- _Passage_
□ □ □ □

OK, so it's Friday and I'm in San Fran and it's my birthday and my head hurts (for good reason) and I'm so deliriously happy and sad at the same time that my head just might explode. Fer realzs. Like messy alien-in-the-brain-who-needs-to-birth-it's-offspring head explosion. Know what I mean?
Anyhow, it's my arfing birthday and every time I look out the window I keep expecting a young Michael Douglas or maybe a super sexy Steve McQueen to come burning down the street in a super cool car at top speed with Gigi in the passenger seat yelling "FASTER". Perhaps, I should lay off the LSD. Speaking of LSD, I think I've got to find Haight-Ashbury because isn't that like a faux hippie kind of mecca? Holy run on sentence.
But like I said: it's my birthday so deal with it.
Oh crap, I'm babbling and if you think I suck because I'm screaming it's my birthday every two minutes, well I say this: If I don't tell people, they won't know to buy me drinks. Super simple, no?
OK - I'll shut it now but in case you are wondering, I once again molested Jenny The Bloggess at The People's Party last night (just like last year) and I'm really looking forward to her panel this afternoon because she was practising her speech in the bathroom this morning and she used the C word so many times, I felt the presence of my mother in the room and she was whittling a switch and lecturing us both on how proper ladies don't say c*nt.
Hey mom - I never claimed to be a proper lady.
And... did I mention it's my birthday?
22 comments:
Happy Birthday!
Wish I were there. Or in Niagara. Somewhere with other bloggers.
Totally into you and your run on sentence. We're I there, I'd totally buy you a drink, but not before I worked up the ever lovin' nerve and took a big old bunch of deep breaths to come up to someone super cool and be all "Hey! Can we be real life friends? I'll ply you with alcohol. Or whatever. You know. So...yeah..."
Hope your birthday is fantastic, and you get the extra birthday love upon your return home!
Happy Birf'day Mama B!
Hope you are living it up at BlogHer!
aw hell, it's your birthday?? and i'm not there to celebrate w/ you. now i'm even more sad. but in honor of your b-day CC just at this very minute filled up her diaper. yeah, that's how we party 'round here.
have a great day,hon. miss you like crazy.
You're so cute. I wish I were there. And Happy Birthday!
Hey, when is your birthday? Just curious, because I don't know.
Have a few drinks for me. Heck, I might even have a glass of wine tonight after the baby is out for her longer sleep. I'll have it in your honor. That's all I got.
Happy Birthday, MB. Hope you're not finding SF too cold (based on other reports, it's more summer here than there).
Well Mother...I hope you are having a great time in San Fran on your birthday.
Nottoo much alcohol... alcohol and bumpin is a dangerous mix.
Keep us posted and have fun!!!!!!
Happy Birthday! Hope you're having a great time!
I have a very similar picture of you two .... you certainly look like you're up to no good, which in fact, as I recall, was the case. Woot!
And you were the most good looking birthday girl of the ball last night!
I think I've cracked your secret code, and have deduced that it is in fact your birthday. Have a drink on me - I'll e-mail you my debit card.
Happy Birthday!
Stay away from the brown acid.
happy birthday... what a way to celebrate!!
Happy Freakin' Birthday!!!
I NV U!
Have a ton of fun!

□ □ □ □

Dataset entries:
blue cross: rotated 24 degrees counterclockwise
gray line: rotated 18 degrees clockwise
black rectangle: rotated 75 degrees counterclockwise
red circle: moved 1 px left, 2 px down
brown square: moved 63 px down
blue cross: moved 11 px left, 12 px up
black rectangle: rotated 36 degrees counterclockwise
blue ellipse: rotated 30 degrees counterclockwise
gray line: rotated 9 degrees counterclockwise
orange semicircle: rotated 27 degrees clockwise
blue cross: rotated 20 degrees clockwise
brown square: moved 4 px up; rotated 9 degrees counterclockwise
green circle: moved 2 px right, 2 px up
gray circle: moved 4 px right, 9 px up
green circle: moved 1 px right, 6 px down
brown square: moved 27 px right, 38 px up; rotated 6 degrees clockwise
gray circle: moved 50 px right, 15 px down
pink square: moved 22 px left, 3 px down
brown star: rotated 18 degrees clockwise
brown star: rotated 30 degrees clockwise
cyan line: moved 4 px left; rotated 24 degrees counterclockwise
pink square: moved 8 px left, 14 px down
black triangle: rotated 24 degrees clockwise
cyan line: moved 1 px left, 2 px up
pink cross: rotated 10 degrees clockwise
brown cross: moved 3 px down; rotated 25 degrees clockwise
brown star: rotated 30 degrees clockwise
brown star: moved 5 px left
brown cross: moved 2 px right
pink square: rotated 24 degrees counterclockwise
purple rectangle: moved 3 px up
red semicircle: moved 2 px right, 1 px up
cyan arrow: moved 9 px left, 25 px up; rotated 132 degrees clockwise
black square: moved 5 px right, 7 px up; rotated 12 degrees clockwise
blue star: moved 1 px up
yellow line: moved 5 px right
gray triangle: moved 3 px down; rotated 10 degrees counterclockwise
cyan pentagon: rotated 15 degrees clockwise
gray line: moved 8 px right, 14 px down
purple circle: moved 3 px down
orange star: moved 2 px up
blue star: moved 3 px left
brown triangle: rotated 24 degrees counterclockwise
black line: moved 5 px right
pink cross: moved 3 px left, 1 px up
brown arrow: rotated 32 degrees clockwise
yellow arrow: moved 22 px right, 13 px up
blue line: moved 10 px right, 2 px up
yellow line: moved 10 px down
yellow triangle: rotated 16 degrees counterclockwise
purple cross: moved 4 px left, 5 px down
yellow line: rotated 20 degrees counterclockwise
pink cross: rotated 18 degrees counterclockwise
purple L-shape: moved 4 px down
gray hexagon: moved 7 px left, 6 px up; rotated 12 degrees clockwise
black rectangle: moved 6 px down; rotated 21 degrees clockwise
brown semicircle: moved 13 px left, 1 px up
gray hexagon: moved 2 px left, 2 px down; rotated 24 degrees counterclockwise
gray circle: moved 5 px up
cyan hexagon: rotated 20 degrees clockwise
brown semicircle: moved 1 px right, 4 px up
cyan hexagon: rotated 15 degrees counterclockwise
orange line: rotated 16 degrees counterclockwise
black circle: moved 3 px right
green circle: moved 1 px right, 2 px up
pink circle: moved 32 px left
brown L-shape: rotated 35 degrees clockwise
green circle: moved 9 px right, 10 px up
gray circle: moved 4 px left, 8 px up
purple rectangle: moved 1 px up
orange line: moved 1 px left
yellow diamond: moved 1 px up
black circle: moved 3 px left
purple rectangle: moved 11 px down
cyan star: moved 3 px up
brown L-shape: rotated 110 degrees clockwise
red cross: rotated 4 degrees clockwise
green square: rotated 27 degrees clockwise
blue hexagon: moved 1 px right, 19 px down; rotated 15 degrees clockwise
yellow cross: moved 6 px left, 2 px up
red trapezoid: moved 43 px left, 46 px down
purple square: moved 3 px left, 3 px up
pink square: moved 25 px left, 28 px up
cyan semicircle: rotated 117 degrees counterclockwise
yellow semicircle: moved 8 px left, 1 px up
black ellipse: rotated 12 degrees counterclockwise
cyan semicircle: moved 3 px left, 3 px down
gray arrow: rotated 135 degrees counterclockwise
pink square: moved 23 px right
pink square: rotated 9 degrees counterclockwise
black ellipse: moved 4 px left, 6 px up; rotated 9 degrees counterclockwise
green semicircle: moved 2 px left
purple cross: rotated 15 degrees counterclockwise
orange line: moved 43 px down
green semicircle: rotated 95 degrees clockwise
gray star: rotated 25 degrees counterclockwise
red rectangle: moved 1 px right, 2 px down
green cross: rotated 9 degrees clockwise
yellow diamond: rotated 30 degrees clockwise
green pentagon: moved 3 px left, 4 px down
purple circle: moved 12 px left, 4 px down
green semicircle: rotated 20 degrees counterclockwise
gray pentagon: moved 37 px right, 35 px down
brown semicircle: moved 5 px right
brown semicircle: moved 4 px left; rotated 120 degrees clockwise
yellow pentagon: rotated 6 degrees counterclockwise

□ □ □ □

- _Action item_
Using the birthday post, answer these questions:
1. Which city is the writer in?
2. Which place does the writer think they need to find?
3. At what event did the writer see Jenny The Bloggess the night before?

- _Answer box_
1. San Fran
2. Haight-Ashbury
3. The People's Party